Sensitivity of topoisomerase II to anticancer drugs and DNA damage

Type II topoisomerases are essential enzymes that alter DNA topology by creating a transient double-stranded break in one helix and passing a second intact helix through the break. While the fleeting covalent enzyme-DNA intermediate (called the cleavage complex) is tolerated by the cell, the DNA tracking activities of replication or transcription machineries may collide with the cleavage complex and create a permanent double-stranded break in the genome. This potentially lethal consequence of having requisite enzymes that make breaks in the genome is exploited in cancer chemotherapy. Several anticancer agents kill cells by stabilizing the cleavage complex, thereby increasing the likelihood that this protein-linked and reversible DNA break will be converted into a lethal break. Spontaneous forms of DNA damage also have been found to stabilize the cleavage complex, and researchers have proposed that DNA lesions may be endogenous counterparts to these anticancer agents.; To further our understanding of the effects of DNA damage and anticancer drugs on topoisomerase II, the work in my dissertation describes the effects of additional DNA lesions on the enzyme, and mechanisms underlying altered cellular sensitivity to drugs. Several lesions, including 1,N6-ethenoadenine (an adduct formed following exposure vinyl chloride), were identified that also can significantly stabilize topoisomerase II-DNA cleavage complexes. These lesions did not affect the ability of topoisomerase II to religate its substrate. As such, the lesions stabilize the cleavage complex by increasing either DNA binding, the forward rate of cleavage, or both.; Alterations in either topoisomerase II or the DNA repair capacity of a cell can significantly affect topoisomerase II-targeted drug cytotoxicity.

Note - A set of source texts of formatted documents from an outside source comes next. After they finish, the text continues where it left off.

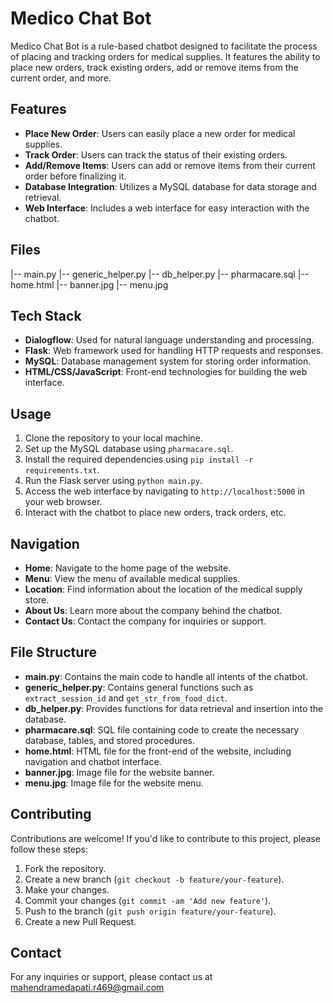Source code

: # Medico Chat Bot

Medico Chat Bot is a rule-based chatbot designed to facilitate the process of placing and tracking orders for medical supplies. It features the ability to place new orders, track existing orders, add or remove items from the current order, and more.

## Features

- **Place New Order**: Users can easily place a new order for medical supplies.
- **Track Order**: Users can track the status of their existing orders.
- **Add/Remove Items**: Users can add or remove items from their current order before finalizing it.
- **Database Integration**: Utilizes a MySQL database for data storage and retrieval.
- **Web Interface**: Includes a web interface for easy interaction with the chatbot.

## Files

|-- main.py
|-- generic_helper.py
|-- db_helper.py
|-- pharmacare.sql
|-- home.html
|-- banner.jpg
|-- menu.jpg


## Tech Stack

- **Dialogflow**: Used for natural language understanding and processing.
- **Flask**: Web framework used for handling HTTP requests and responses.
- **MySQL**: Database management system for storing order information.
- **HTML/CSS/JavaScript**: Front-end technologies for building the web interface.

## Usage

1. Clone the repository to your local machine.
2. Set up the MySQL database using `pharmacare.sql`.
3. Install the required dependencies using `pip install -r requirements.txt`.
4. Run the Flask server using `python main.py`.
5. Access the web interface by navigating to `http://localhost:5000` in your web browser.
6. Interact with the chatbot to place new orders, track orders, etc.

## Navigation

- **Home**: Navigate to the home page of the website.
- **Menu**: View the menu of available medical supplies.
- **Location**: Find information about the location of the medical supply store.
- **About Us**: Learn more about the company behind the chatbot.
- **Contact Us**: Contact the company for inquiries or support.

## File Structure

- **main.py**: Contains the main code to handle all intents of the chatbot.
- **generic_helper.py**: Contains general functions such as `extract_session_id` and `get_str_from_food_dict`.
- **db_helper.py**: Provides functions for data retrieval and insertion into the database.
- **pharmacare.sql**: SQL file containing code to create the necessary database, tables, and stored procedures.
- **home.html**: HTML file for the front-end of the website, including navigation and chatbot interface.
- **banner.jpg**: Image file for the website banner.
- **menu.jpg**: Image file for the website menu.

## Contributing

Contributions are welcome! If you'd like to contribute to this project, please follow these steps:

1. Fork the repository.
2. Create a new branch (`git checkout -b feature/your-feature`).
3. Make your changes.
4. Commit your changes (`git commit -am 'Add new feature'`).
5. Push to the branch (`git push origin feature/your-feature`).
6. Create a new Pull Request.

## Contact

For any inquiries or support, please contact us at mahendramedapati.r469@gmail.com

Top2G436S, a mutant yeast topoisomerase II, confers resistance to yeast expressing it because the protein is inherently unstable and therefore reduces the level of drug target in the cell. On the other hand, deletion of RAD50, RAD52, or RAD54 greatly increases sensitivity of yeast to killing by these cytotoxic agents, which implicates the single-strand invasion pathway of homologous recombination as being critical to the repair and survival of topoisomerase II-mediated DNA breaks.